Onuncu yıl

Haberin Devamı

Sabah Tayfun Hopalı arayıp onuncu yılımıza girdiğimizi haber verdi. Çok şaşıracağımı “A nasıl da çabuk geçmiş! On yıl haa!” diyeceğimi tahmin ediyordu ama ben onuncu yılımıza girdiğimizi gayet iyi biliyordum.

Zira son zamanlarda ne zaman canım sıkılsa emeklilik hayalleri kurmaya başladım. (bkz: Tekaüt Mutlu Teyze) O hesaplar içinde ister istemez Vatan’ın ne zaman kurulduğunu da düşünüyorsun. Demek son zamanlarda yine yapmışım ki onuncu yılımızda olduğumuzu gayet iyi biliyorum. (Yanlış anlaşılmasın. Emeklilik hayallerim gazete yüzünden değil. Ülke gündeminden çok feci yorulmaktan...)

Hayatımda en uzun çalıştığım yer Vatan oldu. Açıkçası kendimden böyle bir “başarı” beklemiyordum. O güne kadar üç dört yılda bir iş değiştiren bir gezgindim. Vatan bana, ben Vatan’a iyi dayandık!

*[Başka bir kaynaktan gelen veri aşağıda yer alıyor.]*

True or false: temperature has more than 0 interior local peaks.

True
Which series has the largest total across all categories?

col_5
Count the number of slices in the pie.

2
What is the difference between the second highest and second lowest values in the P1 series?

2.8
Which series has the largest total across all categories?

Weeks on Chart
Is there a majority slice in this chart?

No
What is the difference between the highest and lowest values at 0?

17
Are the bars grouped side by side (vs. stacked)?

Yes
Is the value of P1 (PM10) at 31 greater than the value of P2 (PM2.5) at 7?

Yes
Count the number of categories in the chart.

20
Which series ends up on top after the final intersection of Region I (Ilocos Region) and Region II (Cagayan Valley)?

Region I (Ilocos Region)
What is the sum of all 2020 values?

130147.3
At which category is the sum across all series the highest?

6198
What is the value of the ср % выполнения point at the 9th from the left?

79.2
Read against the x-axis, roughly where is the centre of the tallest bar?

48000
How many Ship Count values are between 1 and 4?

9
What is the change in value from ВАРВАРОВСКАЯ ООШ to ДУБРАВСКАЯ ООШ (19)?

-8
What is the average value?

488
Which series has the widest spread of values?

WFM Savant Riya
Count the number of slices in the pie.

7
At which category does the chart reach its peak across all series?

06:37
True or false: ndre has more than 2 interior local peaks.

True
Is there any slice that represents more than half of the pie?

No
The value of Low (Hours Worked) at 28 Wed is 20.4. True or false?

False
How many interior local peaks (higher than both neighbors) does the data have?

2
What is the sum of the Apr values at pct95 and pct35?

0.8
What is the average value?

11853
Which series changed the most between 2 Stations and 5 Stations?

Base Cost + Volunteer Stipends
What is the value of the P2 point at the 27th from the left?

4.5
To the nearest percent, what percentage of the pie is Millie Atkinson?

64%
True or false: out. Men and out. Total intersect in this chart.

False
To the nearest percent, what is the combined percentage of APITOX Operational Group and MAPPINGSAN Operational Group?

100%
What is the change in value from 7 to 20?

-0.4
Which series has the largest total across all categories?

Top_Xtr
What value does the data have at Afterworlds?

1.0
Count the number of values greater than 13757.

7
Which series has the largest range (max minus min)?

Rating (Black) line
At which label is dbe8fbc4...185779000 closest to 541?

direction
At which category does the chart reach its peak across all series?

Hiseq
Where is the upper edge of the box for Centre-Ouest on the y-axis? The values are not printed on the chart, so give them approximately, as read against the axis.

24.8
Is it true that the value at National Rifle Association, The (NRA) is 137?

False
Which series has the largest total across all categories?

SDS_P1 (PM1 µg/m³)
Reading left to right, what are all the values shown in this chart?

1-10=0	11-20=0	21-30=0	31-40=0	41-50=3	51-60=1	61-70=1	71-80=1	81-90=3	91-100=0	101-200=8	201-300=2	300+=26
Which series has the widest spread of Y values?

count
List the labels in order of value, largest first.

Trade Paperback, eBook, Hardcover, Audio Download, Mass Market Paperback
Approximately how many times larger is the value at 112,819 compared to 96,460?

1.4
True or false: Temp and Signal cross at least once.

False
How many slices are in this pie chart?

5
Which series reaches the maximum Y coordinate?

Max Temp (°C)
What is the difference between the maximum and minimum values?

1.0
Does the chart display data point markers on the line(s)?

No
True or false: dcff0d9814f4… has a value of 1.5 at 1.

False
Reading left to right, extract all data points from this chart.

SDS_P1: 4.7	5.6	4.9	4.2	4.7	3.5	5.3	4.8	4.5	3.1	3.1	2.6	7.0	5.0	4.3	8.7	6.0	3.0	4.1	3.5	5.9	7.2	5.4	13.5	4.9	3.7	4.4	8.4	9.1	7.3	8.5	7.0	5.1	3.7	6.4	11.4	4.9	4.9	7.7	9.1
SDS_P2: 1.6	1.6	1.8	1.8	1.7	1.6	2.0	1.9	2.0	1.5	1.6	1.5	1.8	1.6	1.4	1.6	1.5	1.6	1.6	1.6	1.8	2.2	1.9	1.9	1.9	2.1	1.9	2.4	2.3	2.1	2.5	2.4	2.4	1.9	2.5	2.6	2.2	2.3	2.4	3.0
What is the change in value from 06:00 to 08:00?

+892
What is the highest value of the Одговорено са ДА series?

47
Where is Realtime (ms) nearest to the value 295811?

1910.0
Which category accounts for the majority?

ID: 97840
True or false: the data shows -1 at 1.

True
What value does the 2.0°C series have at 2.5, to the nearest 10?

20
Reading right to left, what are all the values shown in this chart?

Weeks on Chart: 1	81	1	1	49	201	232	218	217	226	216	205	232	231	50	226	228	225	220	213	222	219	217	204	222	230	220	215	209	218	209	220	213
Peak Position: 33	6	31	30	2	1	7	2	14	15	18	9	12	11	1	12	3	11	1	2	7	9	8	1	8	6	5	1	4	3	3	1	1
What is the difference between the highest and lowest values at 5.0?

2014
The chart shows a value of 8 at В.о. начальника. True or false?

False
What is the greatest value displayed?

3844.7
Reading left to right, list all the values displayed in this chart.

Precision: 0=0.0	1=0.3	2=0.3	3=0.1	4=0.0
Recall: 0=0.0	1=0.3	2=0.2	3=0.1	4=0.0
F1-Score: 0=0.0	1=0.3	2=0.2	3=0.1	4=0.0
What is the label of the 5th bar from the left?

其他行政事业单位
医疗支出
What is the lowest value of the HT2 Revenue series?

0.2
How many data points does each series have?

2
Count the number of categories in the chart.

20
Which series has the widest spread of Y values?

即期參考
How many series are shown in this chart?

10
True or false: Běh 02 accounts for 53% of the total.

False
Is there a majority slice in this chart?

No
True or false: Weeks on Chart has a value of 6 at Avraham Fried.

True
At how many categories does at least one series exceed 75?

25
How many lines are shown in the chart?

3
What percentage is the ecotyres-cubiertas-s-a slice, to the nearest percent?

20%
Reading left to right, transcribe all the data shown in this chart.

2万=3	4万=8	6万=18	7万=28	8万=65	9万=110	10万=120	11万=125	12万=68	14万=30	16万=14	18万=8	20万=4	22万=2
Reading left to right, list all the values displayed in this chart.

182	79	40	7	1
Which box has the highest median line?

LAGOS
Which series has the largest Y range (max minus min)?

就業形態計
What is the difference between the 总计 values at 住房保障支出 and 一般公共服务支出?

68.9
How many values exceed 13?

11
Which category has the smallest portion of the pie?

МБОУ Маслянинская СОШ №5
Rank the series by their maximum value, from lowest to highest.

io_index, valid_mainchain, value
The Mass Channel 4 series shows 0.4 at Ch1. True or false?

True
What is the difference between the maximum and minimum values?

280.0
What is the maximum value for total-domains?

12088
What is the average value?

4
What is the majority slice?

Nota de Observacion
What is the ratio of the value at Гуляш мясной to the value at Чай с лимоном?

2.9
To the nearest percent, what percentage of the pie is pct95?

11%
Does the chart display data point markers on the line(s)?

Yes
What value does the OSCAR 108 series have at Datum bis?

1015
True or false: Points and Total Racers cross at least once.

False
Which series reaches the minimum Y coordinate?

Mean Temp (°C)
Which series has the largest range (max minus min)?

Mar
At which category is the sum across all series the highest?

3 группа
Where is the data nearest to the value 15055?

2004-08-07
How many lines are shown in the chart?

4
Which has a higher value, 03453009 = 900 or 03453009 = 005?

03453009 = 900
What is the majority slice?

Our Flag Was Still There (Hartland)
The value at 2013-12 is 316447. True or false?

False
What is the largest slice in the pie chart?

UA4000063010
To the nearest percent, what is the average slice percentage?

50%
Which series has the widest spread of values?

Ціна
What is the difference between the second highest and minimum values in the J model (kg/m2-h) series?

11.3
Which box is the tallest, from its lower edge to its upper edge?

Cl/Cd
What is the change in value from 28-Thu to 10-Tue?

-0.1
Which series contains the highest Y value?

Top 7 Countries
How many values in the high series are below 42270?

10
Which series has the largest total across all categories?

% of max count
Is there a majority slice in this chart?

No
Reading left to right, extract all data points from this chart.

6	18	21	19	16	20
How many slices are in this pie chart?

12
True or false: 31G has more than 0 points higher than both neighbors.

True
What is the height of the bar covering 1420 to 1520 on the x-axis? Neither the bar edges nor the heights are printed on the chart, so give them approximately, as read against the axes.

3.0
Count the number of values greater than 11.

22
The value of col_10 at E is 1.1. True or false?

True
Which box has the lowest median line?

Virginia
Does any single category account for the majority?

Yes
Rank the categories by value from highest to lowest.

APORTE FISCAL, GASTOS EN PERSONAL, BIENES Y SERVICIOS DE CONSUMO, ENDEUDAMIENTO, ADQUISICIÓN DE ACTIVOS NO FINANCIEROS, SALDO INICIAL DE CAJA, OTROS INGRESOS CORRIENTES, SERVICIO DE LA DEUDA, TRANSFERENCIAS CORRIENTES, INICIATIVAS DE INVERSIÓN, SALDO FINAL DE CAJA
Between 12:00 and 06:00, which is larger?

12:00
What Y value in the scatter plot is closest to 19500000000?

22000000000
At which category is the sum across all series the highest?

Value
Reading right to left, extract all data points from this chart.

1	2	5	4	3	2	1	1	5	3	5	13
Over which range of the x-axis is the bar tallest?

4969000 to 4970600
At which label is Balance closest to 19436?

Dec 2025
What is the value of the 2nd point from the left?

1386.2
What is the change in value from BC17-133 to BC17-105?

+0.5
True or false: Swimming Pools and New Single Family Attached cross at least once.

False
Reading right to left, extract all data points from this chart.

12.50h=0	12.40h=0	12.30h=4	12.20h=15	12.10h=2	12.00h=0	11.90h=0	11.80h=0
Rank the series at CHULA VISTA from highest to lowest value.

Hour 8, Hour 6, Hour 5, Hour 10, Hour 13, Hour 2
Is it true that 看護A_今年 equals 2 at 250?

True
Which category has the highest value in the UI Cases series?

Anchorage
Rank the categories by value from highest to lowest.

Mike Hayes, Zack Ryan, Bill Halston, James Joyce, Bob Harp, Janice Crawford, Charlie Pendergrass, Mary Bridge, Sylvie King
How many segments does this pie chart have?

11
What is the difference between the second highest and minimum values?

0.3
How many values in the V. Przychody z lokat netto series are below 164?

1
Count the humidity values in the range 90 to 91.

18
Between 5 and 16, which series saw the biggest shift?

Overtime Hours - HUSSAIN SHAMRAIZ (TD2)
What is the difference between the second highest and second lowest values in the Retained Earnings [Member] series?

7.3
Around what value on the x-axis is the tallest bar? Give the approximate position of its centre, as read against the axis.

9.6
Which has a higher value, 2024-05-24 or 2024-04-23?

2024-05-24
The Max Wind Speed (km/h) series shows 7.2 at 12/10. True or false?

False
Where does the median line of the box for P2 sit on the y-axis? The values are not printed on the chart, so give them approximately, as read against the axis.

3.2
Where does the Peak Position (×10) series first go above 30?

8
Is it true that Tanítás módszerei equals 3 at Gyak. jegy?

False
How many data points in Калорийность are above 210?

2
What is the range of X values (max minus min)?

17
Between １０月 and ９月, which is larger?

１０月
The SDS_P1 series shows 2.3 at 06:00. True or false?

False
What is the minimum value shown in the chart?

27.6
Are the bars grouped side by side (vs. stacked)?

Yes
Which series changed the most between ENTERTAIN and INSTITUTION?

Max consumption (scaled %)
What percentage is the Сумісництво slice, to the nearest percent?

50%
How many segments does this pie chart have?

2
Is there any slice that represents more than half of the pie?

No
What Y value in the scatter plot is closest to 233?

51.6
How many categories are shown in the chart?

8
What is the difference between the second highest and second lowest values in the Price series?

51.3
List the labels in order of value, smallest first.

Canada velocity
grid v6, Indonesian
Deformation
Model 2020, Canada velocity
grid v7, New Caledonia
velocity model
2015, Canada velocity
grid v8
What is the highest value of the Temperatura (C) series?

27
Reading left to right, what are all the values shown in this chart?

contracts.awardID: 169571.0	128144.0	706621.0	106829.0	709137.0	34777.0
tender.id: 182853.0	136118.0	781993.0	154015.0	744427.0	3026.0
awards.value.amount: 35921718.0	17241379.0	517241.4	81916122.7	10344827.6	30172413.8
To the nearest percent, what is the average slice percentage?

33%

Mecidiyeköy’deki bina henüz kiralanmış, yoğun bir dekorasyon faaliyeti vardı. Ayağımıza kablolar dolanırken iş görüşmesi yapıyorduk. Tayfun Deveci’ye “ne yapacağız?” demiştim, “gazetecilik” demişti. “İyi” demiştim. Memlekette ilk defa “müstear” bir isim transfer olmuştu ve o bendim!

***


Sonra güzel bir eylül günü başladık. Yeni kurulan bir gazetede çalışmaya başlamak eşi benzeri olmayan bir şey. Sanki kendi gazetenmiş gibi, sanki patron senmişsin gibi, sanki bundan sonra her şey bambaşka olacakmış gibi hissediyor insan. Başka hiçbir yerde duymadığım hislerdi. Erken gelmek, geç gitmek zül değildi artık. Pahalı Nişantaşı’ndan orta karar Mecidiyeköy’e gelmek süperdi. Tirajlar beni ilgilendiriyordu. İnsanlar sağda solda “Vatan” deyince gözlerim parlıyordu. Gazete tutundukça mutlu oluyordum. Çok ama çok iyi gelmişti...

***


On yıl tatlı acı geçti. Ercan Arıklı ilk kaybımız oldu. Patron değiştikçe binalarımız değişti. Binalar değiştikçe bir kısım insanlar değişti, yeniler geldi... Benim için ilginç bir on yıldı.

- “Tuğçe Baran” olarak başladım, “Mutlu Tönbekici” olarak bitirdim.

- Haber merkezinde sosyal bir muhabir olarak başladım, evde asosyal bir yazar olarak bitirdim.

- Sarışın başladım, bir süre esmer devam ettim, sonunda kumral bitirdim.

- Bekâr olarak başladım, bekâr olarak bitirdim.

- Türkiye’de ayak basmadığım bir tek Yozgat ve Çankırı illeri kaldı.

- Doğu Timor gibi hiç duyulmamış ülkeler dâhil 27 ülkeye gittim.

- Üç ev değiştirdim.

- Üç ameliyat oldum.

- Çeşitli zamanlardan toplam 20 kilo alıp 15 kilo verdim.

Daha nice nice yıllara... Çok iyi bir ikinci on yıl olacağından eminim...


O gün....

- O gün çocuğum olsaydı şimdi bana “anne yaaa... banne yaa...” diye diklenen bir velet olacaktı...

- O gün bir çınar dikseydim şu an on metre olacaktı..

- O günden itibaren her ay kenara 500 lira koysaydım 60 bin liram olacaktı.

- O gün yürümeye başlasaydım, günde 25 kilometreden dünyayı iki buçuk kere dönmüş olacaktım.